My life’s road that I felt would lead me to happiness included several failed relationships that either ended in divorce or were flings that ended in pregnancies. God, however, did bless me with five beautiful children, one of whom I could not care for in the way my child deserved. My baby was raised by another loving family; a second child, a son, was killed in a hit-and-run accident; and a third son succumbed to an aneurism.
Now, looking back on these trials, I know in my heart that God had been with me through it all. The famous “Footprints in the Sand” is so dear to me because in a dream one night my son who had been killed came to me. I started to walk towards him and he walked away. He kept looking over his shoulder and smiling at me. He had a beautiful smile! I followed him into a church and when I was halfway up the aisle, he turned to me.
Before I spoke to him, he said, “I don’t need you anymore, but she does.” Then a young girl got up from a pew and walked past me. I knew that this dream told me she had been abused and was now pregnant. Was she someone I once knew?

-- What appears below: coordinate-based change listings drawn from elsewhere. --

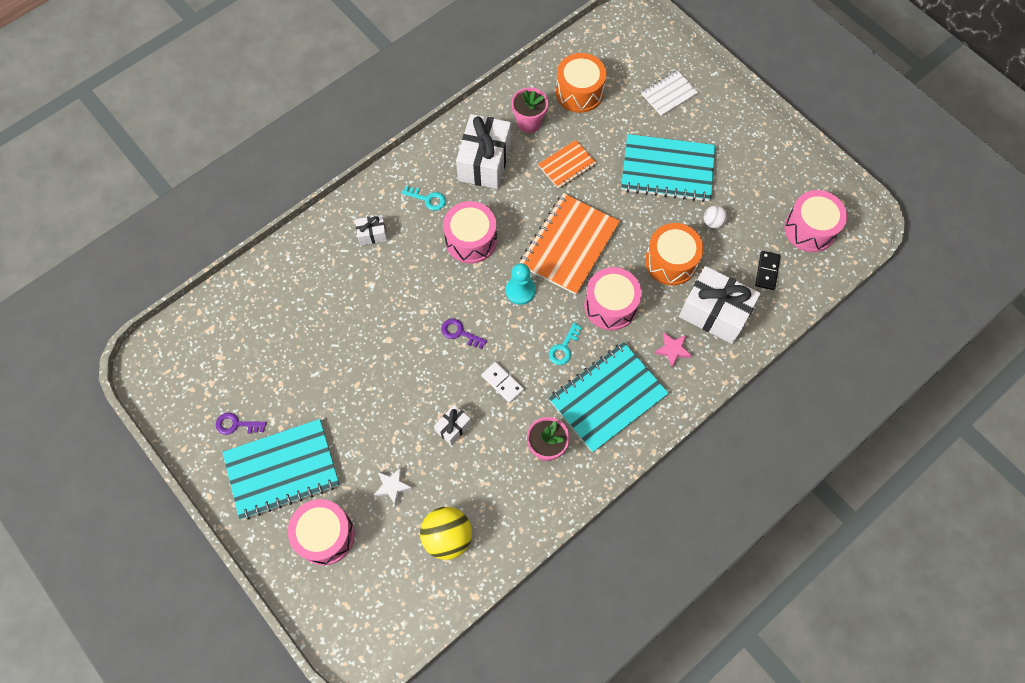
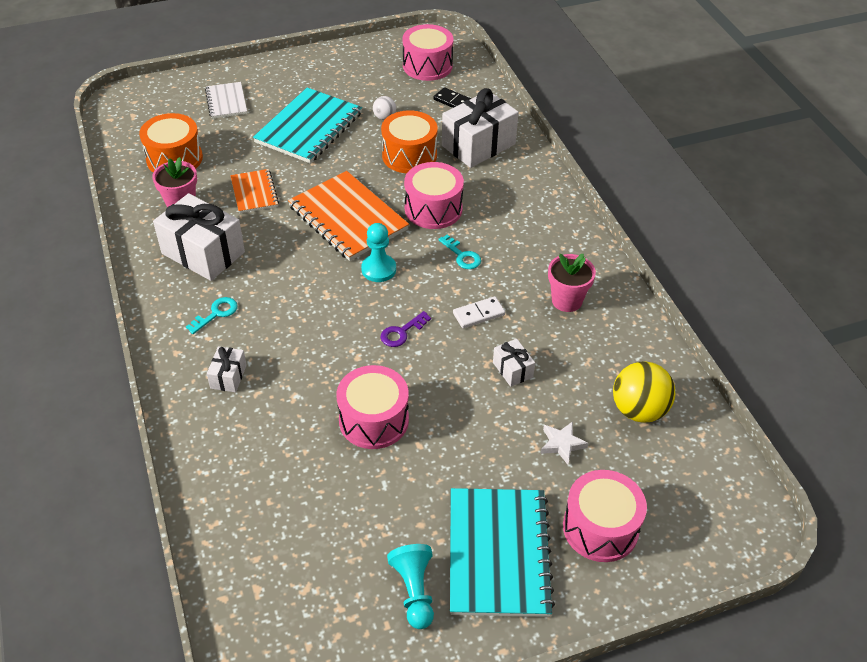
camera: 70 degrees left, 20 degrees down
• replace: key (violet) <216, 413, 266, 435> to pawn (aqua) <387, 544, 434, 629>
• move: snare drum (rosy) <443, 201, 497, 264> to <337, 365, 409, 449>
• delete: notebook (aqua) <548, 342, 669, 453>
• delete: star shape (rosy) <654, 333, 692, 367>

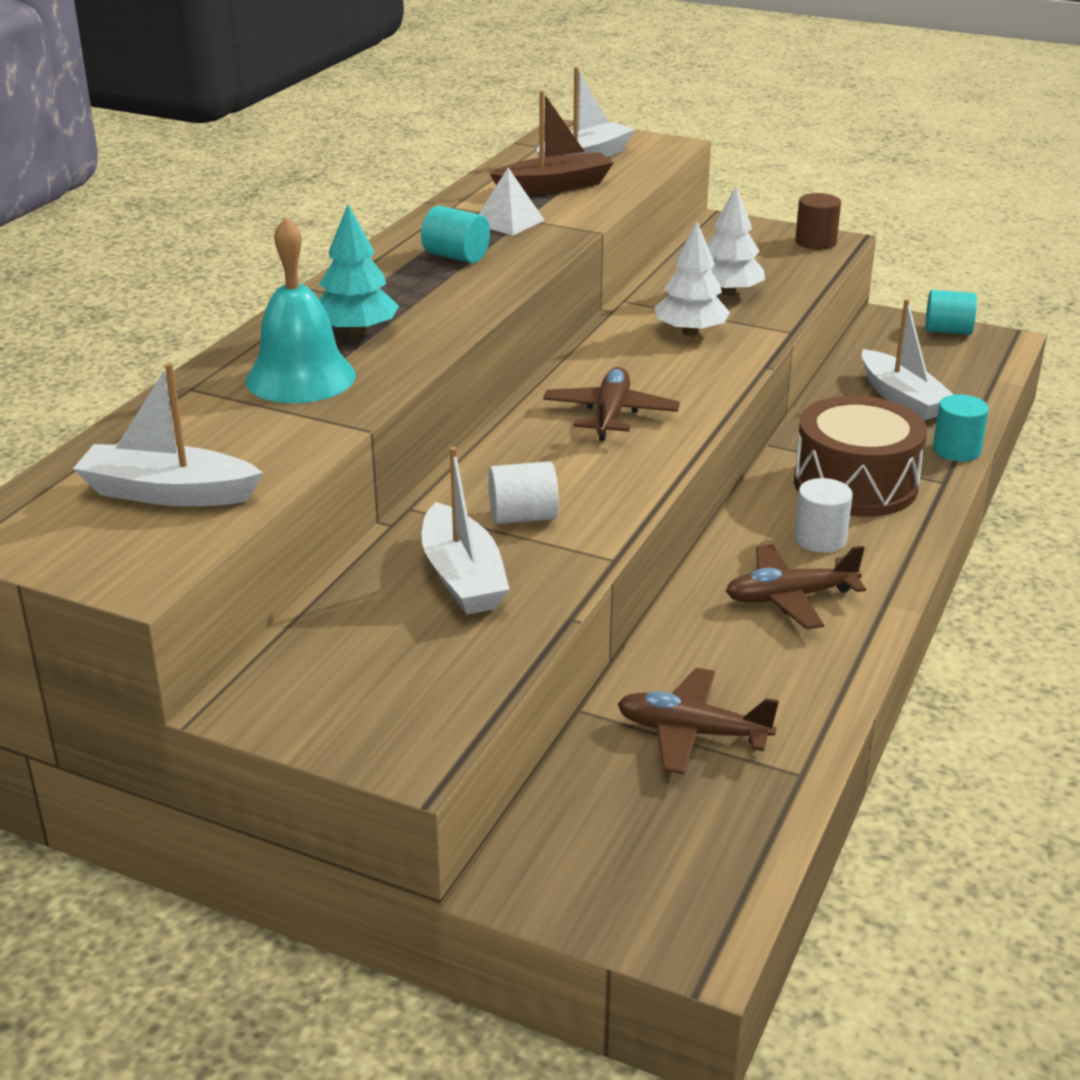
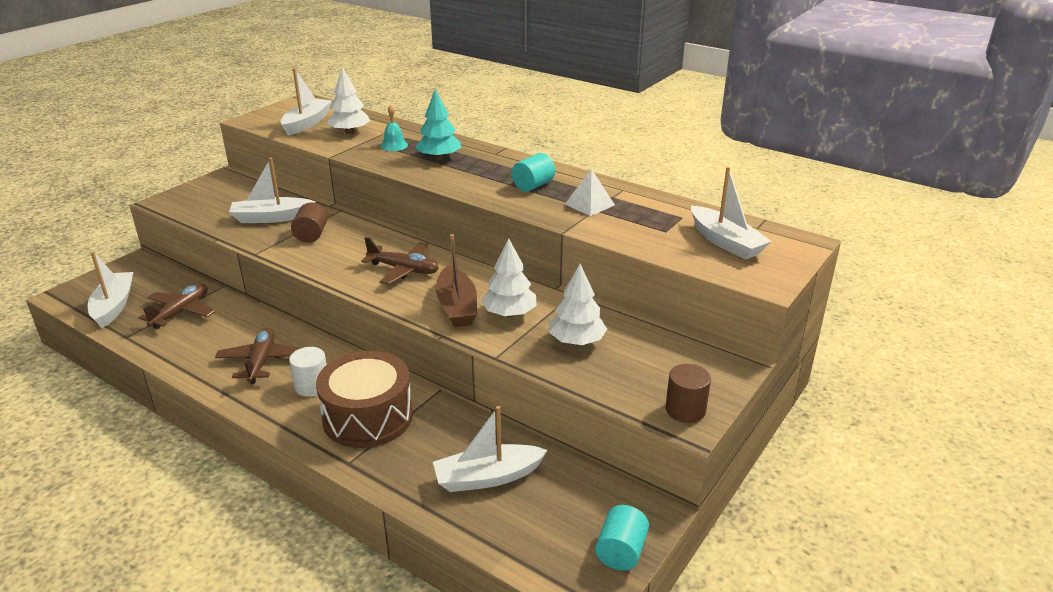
camera: 100 degrees right, 0 degrees up
• resize: hand bell (aqua) <245, 217, 356, 403> = <381, 105, 408, 151> x0.52
• recolor: cylinder (snow-white) <488, 461, 559, 524> to cylinder (brown) <291, 203, 328, 243>
• move: boat (brown) <490, 91, 614, 195> to <436, 234, 477, 327>
• delete: cylinder (aqua) <933, 394, 989, 462>
• insert: boat (snow-white) <88, 252, 133, 328>
• insert: toy tree (snow-white) <327, 67, 370, 134>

The peace I felt when I awoke was inexplicable, a peace that I had longed to feel about my eldest son for such a long time. I knew in my heart that I was being called; however, I ignored the Lord’s invitation, his outstretched hand, once again. God waited patiently for years for me to reply to his countless offers.
Following the death of my oldest brother, I chose to return to Iowa and began looking for a rental property. One afternoon, the agent who was helping me to find a residence leaned back in his chair and asked, “So where are you going to go to church?” I thought, “God is serving me another invitation! How patient you have been Lord!”
As I reflect on all that has happened in my life, I am most happy to share with you that I just returned home from working at the Women’s Choice Center in Bettendorf. I attend Mass regularly at Sacred Heart Cathedral in Davenport, am an extraordinary minister of the Eucharist, and a greeter — finally answering God’s call — a real RSVP! God has placed me where I am able to use my past to help others make better choices. Now, was I that girl in the church who I met in my dream, or is it some young lady who I am to meet at the Women’s Choice Center?
Lord, thank you for never giving up on me, placing the Called and Gifted teachers before me and accepting my RSVP many years after your generous invitations!